Через пять минут раздался бой и кукушка распахнула дверцу над циферблатом с радостным «ку-ку».
Дед вышел из кабинета, удивленно посмотрел на часы, на внука. Бабушка ахала и всплескивала руками. Феликс снисходительно улыбался. Ему было приятно, что им восхищаются, но вообще-то он понимал, что ничего особенного не сделал: поломка-то была пустяковая.
– Да! – вдруг вспомнил он. – Дедушка, а что такое кирш? Ну, который из Германии вместе с часами привезли.
– Это просто водка из вишен, – ответил тот. – Надеюсь, она тебя впоследствии будет интересовать меньше, чем часовые механизмы.
Вечером, когда в кабинете Феликс в ожидании мамы делал уроки на завтра, он услышал, как за приоткрытой дверью, в столовой бабушка тихо рассказывает:
– Ведь я наблюдала за ним потихоньку.

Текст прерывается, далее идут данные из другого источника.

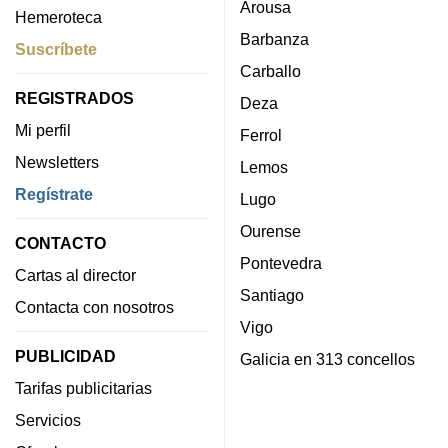
Arousa
Hemeroteca
Barbanza
Suscríbete
Carballo
REGISTRADOS
Deza
Mi perfil
Ferrol
Newsletters
Lemos
Regístrate
Lugo
Ourense
CONTACTO
Pontevedra
Cartas al director
Santiago
Contacta con nosotros
Vigo
PUBLICIDAD
Galicia en 313 concellos
Tarifas publicitarias
Servicios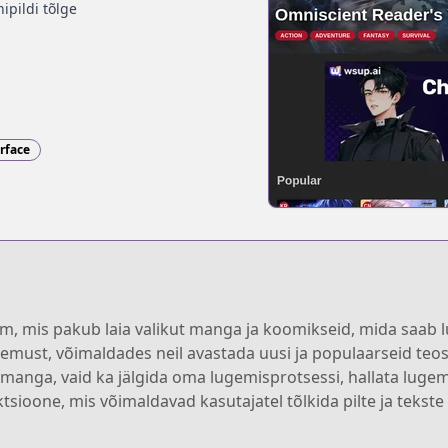
ipildi tõlge
erface
, mis pakub laia valikut manga ja koomikseid, mida saab lu
must, võimaldades neil avastada uusi ja populaarseid teo
manga, vaid ka jälgida oma lugemisprotsessi, hallata luge
tsioone, mis võimaldavad kasutajatel tõlkida pilte ja tekst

Это что-то поразительное! У меня такое впечатление, что он только взял эти часы в руки – и они пошли. Хотя, конечно, это все же не так, он немало с ними повозился. В кого все это, ума не приложу.
– В твоего отца, возможно, – ответил дедушка. – Инструменты-то его, и, надо думать, он был хорошим мастеровым.
– Надо думать, хорошим, – вздохнула бабушка. – Иначе, наверное, уцелел бы.
Феликс не очень понял смысл их разговора. Он вспомнил фотографию своего прадеда, бабушкиного отца. Лицо у этого прадеда на фотографии было напряженное, даже испуганное, и держал он в руке шапку, которая называлась «картуз», так, словно это была не шапка, а спасательный круг, и казалось почему-то, что он стесняется своих начищенных до блеска сапог.